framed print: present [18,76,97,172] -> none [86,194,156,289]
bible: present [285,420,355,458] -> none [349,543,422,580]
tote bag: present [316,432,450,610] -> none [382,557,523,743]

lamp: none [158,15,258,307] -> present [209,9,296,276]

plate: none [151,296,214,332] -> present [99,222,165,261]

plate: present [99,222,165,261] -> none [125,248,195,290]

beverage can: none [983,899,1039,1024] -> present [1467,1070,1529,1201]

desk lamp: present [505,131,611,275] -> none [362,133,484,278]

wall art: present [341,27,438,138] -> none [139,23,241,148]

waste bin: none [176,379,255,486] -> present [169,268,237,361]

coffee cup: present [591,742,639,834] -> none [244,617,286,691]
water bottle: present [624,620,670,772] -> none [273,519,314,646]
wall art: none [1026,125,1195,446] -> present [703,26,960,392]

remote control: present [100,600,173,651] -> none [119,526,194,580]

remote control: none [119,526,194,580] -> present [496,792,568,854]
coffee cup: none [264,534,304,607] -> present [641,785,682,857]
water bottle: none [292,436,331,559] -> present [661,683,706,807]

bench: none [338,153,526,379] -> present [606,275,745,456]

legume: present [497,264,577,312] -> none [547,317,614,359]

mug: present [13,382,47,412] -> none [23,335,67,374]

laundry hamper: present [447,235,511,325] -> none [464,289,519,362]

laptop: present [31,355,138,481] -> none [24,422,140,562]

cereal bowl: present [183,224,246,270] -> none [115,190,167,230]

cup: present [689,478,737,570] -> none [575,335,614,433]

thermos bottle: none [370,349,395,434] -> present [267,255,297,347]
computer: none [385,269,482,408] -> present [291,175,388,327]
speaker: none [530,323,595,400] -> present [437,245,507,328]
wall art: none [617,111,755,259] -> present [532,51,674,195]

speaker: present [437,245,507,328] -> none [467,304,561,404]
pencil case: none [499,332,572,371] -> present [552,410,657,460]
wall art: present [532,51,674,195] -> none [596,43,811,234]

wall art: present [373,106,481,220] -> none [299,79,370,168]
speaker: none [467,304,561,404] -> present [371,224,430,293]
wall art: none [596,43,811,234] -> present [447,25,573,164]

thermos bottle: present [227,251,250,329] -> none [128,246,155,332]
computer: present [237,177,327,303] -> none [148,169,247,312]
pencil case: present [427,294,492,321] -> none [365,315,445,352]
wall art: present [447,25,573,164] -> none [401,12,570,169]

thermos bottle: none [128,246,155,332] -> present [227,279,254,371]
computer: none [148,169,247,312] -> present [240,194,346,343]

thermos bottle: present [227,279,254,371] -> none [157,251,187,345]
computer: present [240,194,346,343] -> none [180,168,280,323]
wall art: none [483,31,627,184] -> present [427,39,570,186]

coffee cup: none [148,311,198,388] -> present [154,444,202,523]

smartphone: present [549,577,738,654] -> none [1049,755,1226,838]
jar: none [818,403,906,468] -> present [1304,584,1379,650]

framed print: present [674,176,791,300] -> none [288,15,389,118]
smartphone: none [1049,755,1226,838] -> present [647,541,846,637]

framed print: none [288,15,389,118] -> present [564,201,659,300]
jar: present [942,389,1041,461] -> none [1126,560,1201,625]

★ ★ ★ ★

PROBLEM DESCRIPTION: Using the data above, reproduce exactly the lines from the line that contains "remote control: present" through the line that contains "coffee cup: none [264,534,304,607]", including both.

WORKED SOLUTION:
remote control: present [100,600,173,651] -> none [119,526,194,580]

remote control: none [119,526,194,580] -> present [496,792,568,854]
coffee cup: none [264,534,304,607] -> present [641,785,682,857]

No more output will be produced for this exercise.